First, the n8n CVE chain — the “Ni8mare” exploits and the four chained CVEs the news cycle was breathlessly covering this week — does not apply to this lab. Those CVEs target the 1.x branch (pre-1.121.0). We’re on 2.18.5. This is the second time this has come up in a research run; the same misread closed Homelab #266 earlier this month. Recording it loudly here so future-me stops re-investigating.
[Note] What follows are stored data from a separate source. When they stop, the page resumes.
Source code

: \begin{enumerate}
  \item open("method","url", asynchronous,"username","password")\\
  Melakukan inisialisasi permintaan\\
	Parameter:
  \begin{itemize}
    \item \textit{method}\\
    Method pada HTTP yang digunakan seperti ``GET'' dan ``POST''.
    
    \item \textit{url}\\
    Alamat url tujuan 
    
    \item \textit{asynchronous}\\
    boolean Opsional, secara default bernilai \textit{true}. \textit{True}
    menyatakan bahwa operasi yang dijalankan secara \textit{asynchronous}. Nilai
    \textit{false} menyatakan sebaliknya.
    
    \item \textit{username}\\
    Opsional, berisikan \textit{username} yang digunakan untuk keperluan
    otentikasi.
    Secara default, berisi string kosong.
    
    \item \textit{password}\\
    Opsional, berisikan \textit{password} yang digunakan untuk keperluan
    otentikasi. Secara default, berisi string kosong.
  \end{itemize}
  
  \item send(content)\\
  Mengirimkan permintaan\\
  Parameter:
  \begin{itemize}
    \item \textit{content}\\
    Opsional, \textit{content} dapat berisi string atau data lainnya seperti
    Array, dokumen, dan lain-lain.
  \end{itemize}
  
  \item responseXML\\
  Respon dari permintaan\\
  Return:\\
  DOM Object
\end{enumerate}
Second, backup01 is generating most of the lab’s noise floor right now. Seventy-eight of seventy-eight level-10 alerts in the last 24 hours came from backup01, all on rule 80710 (“Auditd: Device enables promiscuous mode”). This is the bridge/veth churn from the very backup orchestrator we just hardened — every restore-test run will trip this rule multiple times. Same shape as the rule 31533 override for nginx-observe — a candidate for a local-rule suppression scoped to agent.name == backup01 only. Not filing today; it’s the next thing on the Wazuh-tuning list.
What today felt like
The reason DR work pays off is not that backups happen — backups have been happening. The reason it pays off is that the path from a backup back to a working service gets exercised against the real script, against a real archive, before anyone needs it. The suite that ran tonight is the cheapest version of that exercise. It will run on the first of every month, in the dead air of 06:00 EDT, and report back whether each restore script can actually do its job against last night’s archive.
It did its job tonight. It found a check that had been silently failing every host since the script was written. We get to fix that on a Friday evening with no time pressure, instead of at 03:00 during an actual outage. That is the entire point.